[What to work on] All entries are to be copied exactly, with pictures removed.

[Working data]
▼

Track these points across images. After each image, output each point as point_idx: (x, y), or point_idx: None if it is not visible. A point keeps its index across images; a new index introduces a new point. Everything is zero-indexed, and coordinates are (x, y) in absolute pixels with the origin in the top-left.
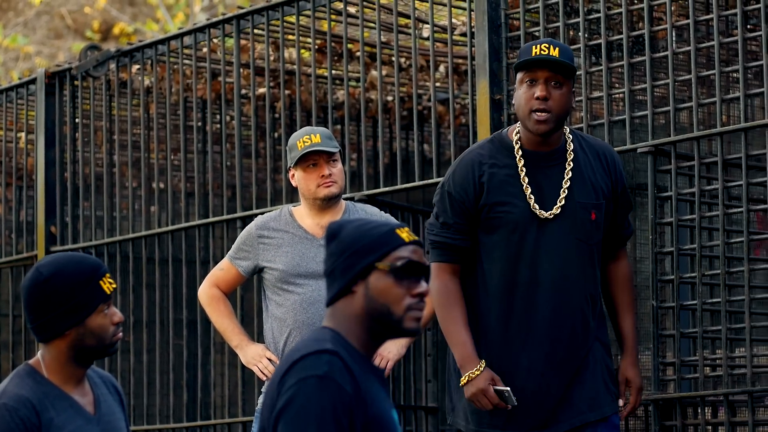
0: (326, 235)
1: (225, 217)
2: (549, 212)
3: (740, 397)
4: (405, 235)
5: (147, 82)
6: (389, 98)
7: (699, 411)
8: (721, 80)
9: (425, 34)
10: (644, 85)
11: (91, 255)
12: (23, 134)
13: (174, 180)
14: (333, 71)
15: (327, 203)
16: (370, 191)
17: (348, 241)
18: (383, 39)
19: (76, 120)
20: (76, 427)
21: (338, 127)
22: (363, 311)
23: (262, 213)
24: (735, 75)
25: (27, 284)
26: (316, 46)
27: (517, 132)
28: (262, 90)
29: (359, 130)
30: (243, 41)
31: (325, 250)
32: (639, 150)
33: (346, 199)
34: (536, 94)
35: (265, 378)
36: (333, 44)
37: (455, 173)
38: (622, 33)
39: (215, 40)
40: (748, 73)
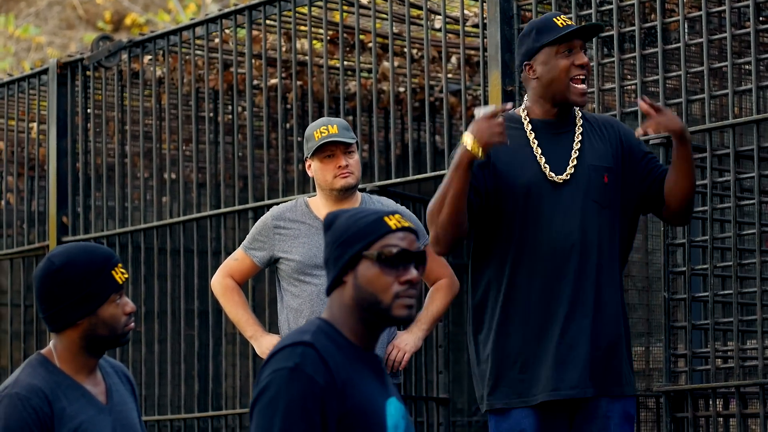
0: (323, 225)
1: (236, 207)
2: (561, 176)
3: (752, 389)
4: (393, 222)
5: (159, 72)
6: (401, 89)
7: (710, 403)
8: (733, 72)
9: (437, 25)
10: (656, 77)
11: (102, 245)
12: (35, 124)
13: (186, 171)
14: (345, 62)
15: (343, 194)
16: (381, 182)
17: (339, 231)
18: (395, 30)
19: (88, 110)
20: (88, 417)
21: (350, 118)
22: (353, 301)
23: (274, 204)
24: (747, 67)
25: (39, 274)
26: (328, 37)
27: (524, 107)
28: (273, 81)
29: (371, 121)
30: (255, 32)
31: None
32: (651, 141)
33: (358, 190)
34: (576, 62)
35: None
36: (345, 35)
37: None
38: (634, 24)
39: (227, 31)
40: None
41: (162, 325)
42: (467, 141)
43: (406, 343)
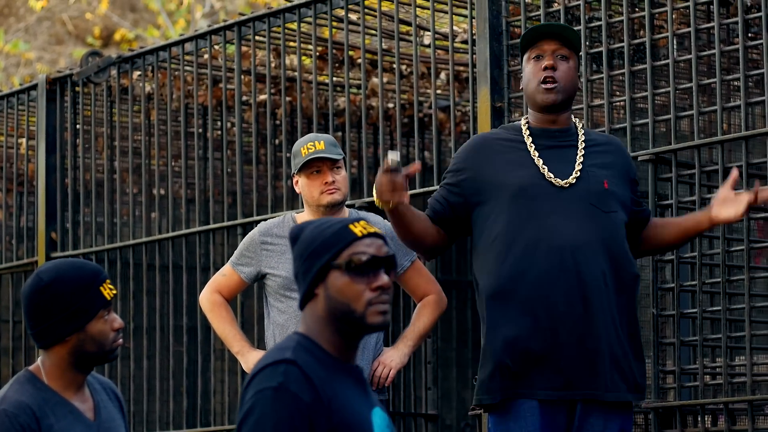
0: (290, 239)
1: (225, 223)
2: (565, 180)
3: (740, 405)
4: (359, 229)
5: (148, 88)
6: (390, 105)
7: (699, 419)
8: (722, 88)
9: (426, 41)
10: (645, 93)
11: (91, 261)
12: (24, 140)
13: (175, 186)
14: (334, 78)
15: (330, 210)
16: (370, 198)
17: (305, 244)
18: (384, 46)
19: (77, 126)
20: None
21: (339, 134)
22: (326, 313)
23: (263, 220)
24: (736, 83)
25: (27, 290)
26: (318, 53)
27: (526, 118)
28: (263, 97)
29: (360, 137)
30: (244, 48)
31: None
32: (640, 158)
33: (347, 206)
34: (543, 65)
35: None
36: (334, 51)
37: (464, 147)
38: (623, 41)
39: (216, 47)
40: (749, 81)
41: (151, 341)
42: (374, 193)
43: (392, 359)
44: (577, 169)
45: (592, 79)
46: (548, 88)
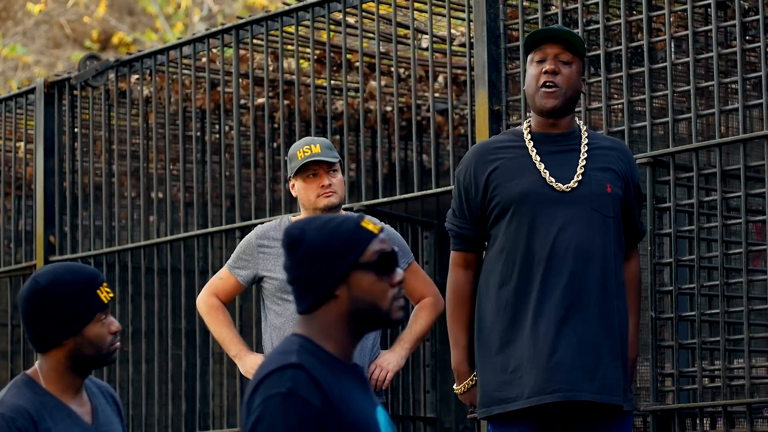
0: (287, 242)
1: (224, 227)
2: (566, 185)
3: (739, 408)
4: (371, 226)
5: (146, 92)
6: (388, 108)
7: (697, 422)
8: (719, 91)
9: (424, 44)
10: (643, 96)
11: (89, 264)
12: (22, 144)
13: (173, 190)
14: (332, 81)
15: (327, 213)
16: (368, 201)
17: (318, 246)
18: (382, 49)
19: (75, 130)
20: None
21: (337, 137)
22: (348, 313)
23: (261, 223)
24: (734, 86)
25: (24, 294)
26: (315, 57)
27: (528, 122)
28: (261, 100)
29: (358, 140)
30: (242, 51)
31: (288, 258)
32: (638, 161)
33: (345, 209)
34: (544, 69)
35: None
36: (332, 54)
37: (465, 158)
38: (620, 44)
39: (214, 50)
40: (747, 84)
41: (149, 344)
42: (459, 388)
43: (389, 362)
44: (579, 173)
45: (590, 82)
46: (548, 92)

▲

[Answer to this exercise]
Track these points across images. After each image, output each point as point_idx: (x, y), or point_idx: None if it is not visible. A point keeps its index across images; a new index introduces a new point. Everything is zero-indexed, and coordinates are (x, y) in absolute pixels with the origin in the top-left.
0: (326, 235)
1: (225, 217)
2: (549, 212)
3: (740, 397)
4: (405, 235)
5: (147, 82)
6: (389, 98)
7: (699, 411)
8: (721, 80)
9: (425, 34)
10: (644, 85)
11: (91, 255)
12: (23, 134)
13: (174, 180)
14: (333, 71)
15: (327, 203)
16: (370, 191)
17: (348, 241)
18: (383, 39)
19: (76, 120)
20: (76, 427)
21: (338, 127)
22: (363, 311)
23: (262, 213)
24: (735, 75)
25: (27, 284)
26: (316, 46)
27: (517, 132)
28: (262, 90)
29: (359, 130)
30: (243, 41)
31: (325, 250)
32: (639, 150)
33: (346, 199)
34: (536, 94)
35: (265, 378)
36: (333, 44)
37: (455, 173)
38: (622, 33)
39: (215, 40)
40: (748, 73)
0: (323, 225)
1: (236, 207)
2: (561, 176)
3: (752, 389)
4: (393, 222)
5: (159, 72)
6: (401, 89)
7: (710, 403)
8: (733, 72)
9: (437, 25)
10: (656, 77)
11: (102, 245)
12: (35, 124)
13: (186, 171)
14: (345, 62)
15: (343, 194)
16: (381, 182)
17: (339, 231)
18: (395, 30)
19: (88, 110)
20: (88, 417)
21: (350, 118)
22: (353, 301)
23: (274, 204)
24: (747, 67)
25: (39, 274)
26: (328, 37)
27: (524, 107)
28: (273, 81)
29: (371, 121)
30: (255, 32)
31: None
32: (651, 141)
33: (358, 190)
34: (576, 62)
35: None
36: (345, 35)
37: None
38: (634, 24)
39: (227, 31)
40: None
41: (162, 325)
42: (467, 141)
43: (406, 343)
0: (290, 239)
1: (225, 223)
2: (565, 180)
3: (740, 405)
4: (359, 229)
5: (148, 88)
6: (390, 105)
7: (699, 419)
8: (722, 88)
9: (426, 41)
10: (645, 93)
11: (91, 261)
12: (24, 140)
13: (175, 186)
14: (334, 78)
15: (330, 210)
16: (370, 198)
17: (305, 244)
18: (384, 46)
19: (77, 126)
20: None
21: (339, 134)
22: (326, 313)
23: (263, 220)
24: (736, 83)
25: (27, 290)
26: (318, 53)
27: (526, 118)
28: (263, 97)
29: (360, 137)
30: (244, 48)
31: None
32: (640, 158)
33: (347, 206)
34: (543, 65)
35: None
36: (334, 51)
37: (464, 147)
38: (623, 41)
39: (216, 47)
40: (749, 81)
41: (151, 341)
42: (374, 193)
43: (392, 359)
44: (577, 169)
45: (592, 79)
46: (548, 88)
0: (287, 242)
1: (224, 227)
2: (566, 185)
3: (739, 408)
4: (371, 226)
5: (146, 92)
6: (388, 108)
7: (697, 422)
8: (719, 91)
9: (424, 44)
10: (643, 96)
11: (89, 264)
12: (22, 144)
13: (173, 190)
14: (332, 81)
15: (327, 213)
16: (368, 201)
17: (318, 246)
18: (382, 49)
19: (75, 130)
20: None
21: (337, 137)
22: (348, 313)
23: (261, 223)
24: (734, 86)
25: (24, 294)
26: (315, 57)
27: (528, 122)
28: (261, 100)
29: (358, 140)
30: (242, 51)
31: (288, 258)
32: (638, 161)
33: (345, 209)
34: (544, 69)
35: None
36: (332, 54)
37: (465, 158)
38: (620, 44)
39: (214, 50)
40: (747, 84)
41: (149, 344)
42: (459, 388)
43: (389, 362)
44: (579, 173)
45: (590, 82)
46: (548, 92)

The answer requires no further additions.